▶ _DOCUMENT_:
%%

This was the first time using my new Canon S100, which by the way I am quite happy with so far compared to my old S95. The exposure time was 1/400, ISO 160, f/4, and a focal length of 5.2mm.
Thanks for looking,
This contest came at a perfect time, since it was announced the night before it snowed in New Hampshire. I found some nice ice sheets on top of a trash can, but in the end they were too chunky to see anything through, so I used a sheet that I made in the freezer. I went out shooting as the sun was starting to go down - around 3:30pm. Most of what made it through the ice filter was just colors and general shapes. After taking a bunch of photos on the nearby golf course, I chose this one, because I like how through the ice you can see the continuation of the landscape with the five color layers of snow, trees, sunset, clouds, and sky.
I used a Sony DSC-H20.
Shot with my Canon T2i
ISO - 400
Living in Los Angeles County we don't get too much snow here. Such a shame I know.

%%

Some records

%%

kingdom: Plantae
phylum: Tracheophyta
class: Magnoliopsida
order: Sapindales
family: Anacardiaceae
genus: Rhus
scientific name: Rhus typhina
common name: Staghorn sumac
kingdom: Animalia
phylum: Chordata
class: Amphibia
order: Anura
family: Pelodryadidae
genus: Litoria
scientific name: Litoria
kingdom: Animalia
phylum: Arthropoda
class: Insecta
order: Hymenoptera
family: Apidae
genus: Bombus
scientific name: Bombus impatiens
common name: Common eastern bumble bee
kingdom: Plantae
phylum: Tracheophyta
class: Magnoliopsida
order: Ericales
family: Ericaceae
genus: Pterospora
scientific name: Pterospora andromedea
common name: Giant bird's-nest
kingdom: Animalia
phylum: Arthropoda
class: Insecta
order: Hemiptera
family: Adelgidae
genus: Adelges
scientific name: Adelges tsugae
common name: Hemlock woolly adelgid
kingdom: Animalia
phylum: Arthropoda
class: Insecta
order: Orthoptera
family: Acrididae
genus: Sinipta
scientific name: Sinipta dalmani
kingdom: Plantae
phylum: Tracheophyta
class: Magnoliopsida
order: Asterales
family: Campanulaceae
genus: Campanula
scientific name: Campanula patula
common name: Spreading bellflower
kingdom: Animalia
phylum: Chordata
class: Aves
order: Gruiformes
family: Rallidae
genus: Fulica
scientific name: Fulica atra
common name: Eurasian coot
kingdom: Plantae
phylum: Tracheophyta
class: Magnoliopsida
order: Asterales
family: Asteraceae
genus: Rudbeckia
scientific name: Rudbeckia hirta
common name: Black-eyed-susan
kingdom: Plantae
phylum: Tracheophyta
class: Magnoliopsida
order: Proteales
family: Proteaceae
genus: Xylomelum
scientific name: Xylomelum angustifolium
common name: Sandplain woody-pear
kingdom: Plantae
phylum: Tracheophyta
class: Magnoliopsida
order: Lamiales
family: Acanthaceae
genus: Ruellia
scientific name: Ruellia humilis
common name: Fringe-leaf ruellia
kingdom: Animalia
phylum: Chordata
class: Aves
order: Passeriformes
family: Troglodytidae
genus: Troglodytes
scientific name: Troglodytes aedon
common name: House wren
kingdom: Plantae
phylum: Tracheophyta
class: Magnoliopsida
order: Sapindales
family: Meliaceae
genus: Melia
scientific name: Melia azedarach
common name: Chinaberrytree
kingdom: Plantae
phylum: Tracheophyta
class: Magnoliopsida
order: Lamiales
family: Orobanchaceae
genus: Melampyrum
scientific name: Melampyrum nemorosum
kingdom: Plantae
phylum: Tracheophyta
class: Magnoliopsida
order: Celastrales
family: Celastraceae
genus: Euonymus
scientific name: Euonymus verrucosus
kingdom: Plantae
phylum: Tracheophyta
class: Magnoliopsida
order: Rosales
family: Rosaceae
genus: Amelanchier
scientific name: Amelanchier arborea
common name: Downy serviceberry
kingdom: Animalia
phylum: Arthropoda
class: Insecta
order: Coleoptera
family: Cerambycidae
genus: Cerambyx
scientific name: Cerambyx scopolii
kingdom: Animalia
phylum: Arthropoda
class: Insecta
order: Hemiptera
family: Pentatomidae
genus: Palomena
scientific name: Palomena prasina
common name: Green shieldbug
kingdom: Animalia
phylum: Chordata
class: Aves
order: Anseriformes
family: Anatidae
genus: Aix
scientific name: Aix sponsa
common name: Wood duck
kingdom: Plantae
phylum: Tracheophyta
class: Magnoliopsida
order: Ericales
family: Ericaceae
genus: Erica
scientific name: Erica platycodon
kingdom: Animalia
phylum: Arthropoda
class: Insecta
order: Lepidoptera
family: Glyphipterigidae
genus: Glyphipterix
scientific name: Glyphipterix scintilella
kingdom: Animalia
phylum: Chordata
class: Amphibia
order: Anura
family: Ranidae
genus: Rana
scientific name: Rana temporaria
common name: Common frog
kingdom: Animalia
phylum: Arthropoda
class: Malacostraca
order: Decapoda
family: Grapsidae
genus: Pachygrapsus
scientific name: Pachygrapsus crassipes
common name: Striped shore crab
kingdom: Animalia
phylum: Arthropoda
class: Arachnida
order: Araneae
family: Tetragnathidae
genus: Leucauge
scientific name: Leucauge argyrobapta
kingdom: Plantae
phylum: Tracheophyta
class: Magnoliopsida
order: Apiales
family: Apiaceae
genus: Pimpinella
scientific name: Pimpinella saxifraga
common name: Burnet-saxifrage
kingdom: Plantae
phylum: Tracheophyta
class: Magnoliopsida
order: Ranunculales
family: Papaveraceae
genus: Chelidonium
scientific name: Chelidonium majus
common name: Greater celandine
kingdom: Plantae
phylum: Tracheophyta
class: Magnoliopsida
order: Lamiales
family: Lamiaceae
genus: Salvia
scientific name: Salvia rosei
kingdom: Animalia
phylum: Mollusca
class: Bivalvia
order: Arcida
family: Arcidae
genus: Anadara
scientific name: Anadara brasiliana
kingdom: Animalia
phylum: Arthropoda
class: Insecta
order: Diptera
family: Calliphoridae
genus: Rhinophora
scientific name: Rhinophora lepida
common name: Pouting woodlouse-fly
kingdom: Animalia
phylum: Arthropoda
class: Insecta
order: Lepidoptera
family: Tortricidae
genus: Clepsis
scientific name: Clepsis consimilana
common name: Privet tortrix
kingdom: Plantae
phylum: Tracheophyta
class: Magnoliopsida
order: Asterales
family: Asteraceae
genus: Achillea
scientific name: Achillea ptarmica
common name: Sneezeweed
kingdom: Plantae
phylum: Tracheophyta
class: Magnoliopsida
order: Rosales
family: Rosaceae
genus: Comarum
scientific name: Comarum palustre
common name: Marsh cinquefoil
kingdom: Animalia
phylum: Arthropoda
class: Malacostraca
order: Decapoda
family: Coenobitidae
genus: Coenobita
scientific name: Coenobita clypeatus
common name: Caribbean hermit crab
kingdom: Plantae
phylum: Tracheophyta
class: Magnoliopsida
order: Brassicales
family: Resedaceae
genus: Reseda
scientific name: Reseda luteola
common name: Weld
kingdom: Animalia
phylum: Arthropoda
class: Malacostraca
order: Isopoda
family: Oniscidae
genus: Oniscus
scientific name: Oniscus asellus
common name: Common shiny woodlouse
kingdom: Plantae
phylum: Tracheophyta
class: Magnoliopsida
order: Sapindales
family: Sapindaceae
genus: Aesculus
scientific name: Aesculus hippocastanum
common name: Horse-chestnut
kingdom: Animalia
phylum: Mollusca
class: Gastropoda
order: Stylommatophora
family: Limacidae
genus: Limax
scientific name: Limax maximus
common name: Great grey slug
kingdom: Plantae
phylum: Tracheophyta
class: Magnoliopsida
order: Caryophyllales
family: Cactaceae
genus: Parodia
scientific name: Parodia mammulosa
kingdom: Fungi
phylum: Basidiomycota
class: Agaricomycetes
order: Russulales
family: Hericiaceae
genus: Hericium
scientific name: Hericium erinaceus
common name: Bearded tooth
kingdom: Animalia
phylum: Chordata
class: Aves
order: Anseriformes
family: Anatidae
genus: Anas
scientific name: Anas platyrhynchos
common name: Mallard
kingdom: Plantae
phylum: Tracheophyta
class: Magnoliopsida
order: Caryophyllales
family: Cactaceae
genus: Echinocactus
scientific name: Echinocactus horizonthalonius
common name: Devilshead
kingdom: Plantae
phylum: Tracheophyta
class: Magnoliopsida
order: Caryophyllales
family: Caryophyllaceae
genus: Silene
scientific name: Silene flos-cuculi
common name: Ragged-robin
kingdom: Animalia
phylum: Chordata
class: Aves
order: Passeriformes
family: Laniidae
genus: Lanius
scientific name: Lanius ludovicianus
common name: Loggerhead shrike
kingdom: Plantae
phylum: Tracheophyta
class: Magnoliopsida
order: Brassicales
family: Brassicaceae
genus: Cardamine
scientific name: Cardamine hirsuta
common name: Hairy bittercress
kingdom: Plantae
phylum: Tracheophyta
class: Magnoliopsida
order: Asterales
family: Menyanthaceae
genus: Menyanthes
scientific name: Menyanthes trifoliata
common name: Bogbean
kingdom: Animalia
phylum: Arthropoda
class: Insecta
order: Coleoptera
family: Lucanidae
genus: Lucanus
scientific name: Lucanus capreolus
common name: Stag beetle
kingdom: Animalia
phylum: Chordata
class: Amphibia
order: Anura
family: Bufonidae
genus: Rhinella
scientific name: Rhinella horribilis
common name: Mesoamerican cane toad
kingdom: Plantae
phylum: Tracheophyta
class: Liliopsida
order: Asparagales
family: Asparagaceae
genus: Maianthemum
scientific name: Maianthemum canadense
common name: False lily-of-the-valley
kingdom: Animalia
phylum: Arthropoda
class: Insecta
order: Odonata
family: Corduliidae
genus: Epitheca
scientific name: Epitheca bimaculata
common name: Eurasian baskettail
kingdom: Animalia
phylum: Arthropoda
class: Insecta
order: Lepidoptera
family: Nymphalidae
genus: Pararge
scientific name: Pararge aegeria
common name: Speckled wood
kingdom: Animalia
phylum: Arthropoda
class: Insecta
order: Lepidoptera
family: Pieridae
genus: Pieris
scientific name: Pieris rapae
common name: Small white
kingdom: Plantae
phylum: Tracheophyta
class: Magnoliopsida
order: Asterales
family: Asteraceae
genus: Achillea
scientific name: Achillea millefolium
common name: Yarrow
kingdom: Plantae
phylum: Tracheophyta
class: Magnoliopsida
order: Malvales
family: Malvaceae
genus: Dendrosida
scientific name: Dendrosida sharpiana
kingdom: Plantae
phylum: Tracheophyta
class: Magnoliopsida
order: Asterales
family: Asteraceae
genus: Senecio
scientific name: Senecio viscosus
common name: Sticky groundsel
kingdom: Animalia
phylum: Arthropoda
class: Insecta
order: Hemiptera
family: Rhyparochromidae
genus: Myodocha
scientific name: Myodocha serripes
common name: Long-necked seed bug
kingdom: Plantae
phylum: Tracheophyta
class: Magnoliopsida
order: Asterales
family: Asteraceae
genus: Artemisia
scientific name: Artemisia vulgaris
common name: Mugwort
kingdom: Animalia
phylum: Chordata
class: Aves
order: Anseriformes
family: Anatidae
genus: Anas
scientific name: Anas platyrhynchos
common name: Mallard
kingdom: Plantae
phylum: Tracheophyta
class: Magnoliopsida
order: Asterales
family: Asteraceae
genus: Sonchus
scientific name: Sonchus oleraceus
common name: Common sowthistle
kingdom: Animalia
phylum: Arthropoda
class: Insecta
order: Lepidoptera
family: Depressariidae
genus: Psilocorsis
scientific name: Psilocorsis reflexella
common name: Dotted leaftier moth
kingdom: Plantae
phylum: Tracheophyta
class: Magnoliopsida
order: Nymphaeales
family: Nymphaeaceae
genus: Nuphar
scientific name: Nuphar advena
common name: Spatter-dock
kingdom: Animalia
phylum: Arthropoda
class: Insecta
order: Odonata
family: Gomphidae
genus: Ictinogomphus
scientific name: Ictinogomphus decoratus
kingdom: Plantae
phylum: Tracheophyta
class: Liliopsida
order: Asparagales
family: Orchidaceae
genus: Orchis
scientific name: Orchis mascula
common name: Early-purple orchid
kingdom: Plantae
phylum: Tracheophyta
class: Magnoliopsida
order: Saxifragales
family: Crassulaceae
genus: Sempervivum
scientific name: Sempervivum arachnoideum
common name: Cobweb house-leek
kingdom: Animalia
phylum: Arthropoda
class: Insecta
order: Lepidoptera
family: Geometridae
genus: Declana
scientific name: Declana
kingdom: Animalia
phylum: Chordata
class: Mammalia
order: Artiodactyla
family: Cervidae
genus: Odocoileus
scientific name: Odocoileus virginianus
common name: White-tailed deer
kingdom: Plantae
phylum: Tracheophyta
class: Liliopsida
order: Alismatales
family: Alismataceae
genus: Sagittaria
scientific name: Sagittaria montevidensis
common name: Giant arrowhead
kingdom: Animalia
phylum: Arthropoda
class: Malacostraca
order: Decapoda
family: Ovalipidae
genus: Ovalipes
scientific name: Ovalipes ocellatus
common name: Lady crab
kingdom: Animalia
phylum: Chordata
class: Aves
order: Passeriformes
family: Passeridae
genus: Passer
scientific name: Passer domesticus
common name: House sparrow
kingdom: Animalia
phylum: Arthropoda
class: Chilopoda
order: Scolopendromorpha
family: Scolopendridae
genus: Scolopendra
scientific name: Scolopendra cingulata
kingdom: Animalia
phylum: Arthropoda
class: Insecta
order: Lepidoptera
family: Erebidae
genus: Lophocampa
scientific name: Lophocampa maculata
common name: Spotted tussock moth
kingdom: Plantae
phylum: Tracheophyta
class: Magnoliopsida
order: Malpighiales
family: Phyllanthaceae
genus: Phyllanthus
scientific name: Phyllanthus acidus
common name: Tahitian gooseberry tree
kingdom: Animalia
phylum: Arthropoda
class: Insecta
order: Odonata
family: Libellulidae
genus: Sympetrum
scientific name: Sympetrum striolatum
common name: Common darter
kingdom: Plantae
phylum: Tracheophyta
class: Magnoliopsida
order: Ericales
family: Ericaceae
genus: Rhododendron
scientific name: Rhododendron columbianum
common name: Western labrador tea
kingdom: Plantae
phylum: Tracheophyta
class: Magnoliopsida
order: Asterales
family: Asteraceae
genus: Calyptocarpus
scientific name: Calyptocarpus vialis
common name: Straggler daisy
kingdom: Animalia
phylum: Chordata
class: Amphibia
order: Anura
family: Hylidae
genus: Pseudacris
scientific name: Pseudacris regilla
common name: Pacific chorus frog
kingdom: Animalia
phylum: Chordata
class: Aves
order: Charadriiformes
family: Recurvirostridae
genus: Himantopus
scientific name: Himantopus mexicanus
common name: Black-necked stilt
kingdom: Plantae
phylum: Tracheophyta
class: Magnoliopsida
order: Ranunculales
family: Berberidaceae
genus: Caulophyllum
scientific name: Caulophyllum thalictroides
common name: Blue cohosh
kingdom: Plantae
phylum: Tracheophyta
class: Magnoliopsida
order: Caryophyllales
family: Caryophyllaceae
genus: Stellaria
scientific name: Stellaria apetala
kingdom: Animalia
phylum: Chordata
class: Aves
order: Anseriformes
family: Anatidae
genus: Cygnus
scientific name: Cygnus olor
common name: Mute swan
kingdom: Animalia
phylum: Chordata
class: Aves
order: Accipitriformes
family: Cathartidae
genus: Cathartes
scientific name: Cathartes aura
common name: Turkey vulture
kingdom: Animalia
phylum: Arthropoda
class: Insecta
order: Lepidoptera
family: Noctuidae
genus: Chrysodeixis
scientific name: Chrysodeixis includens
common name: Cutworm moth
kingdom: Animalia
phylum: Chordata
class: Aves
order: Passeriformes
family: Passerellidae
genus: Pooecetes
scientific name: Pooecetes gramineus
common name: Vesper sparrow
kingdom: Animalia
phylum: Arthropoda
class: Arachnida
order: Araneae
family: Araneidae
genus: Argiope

%%

▶ _AIM OF THE TASK_: Quote the photo contest comments from "This was the" up to and including "length of 5.2mm.".

▶ _WRITTEN REPLY_:
This was the first time using my new Canon S100, which by the way I am quite happy with so far compared to my old S95. The exposure time was 1/400, ISO 160, f/4, and a focal length of 5.2mm.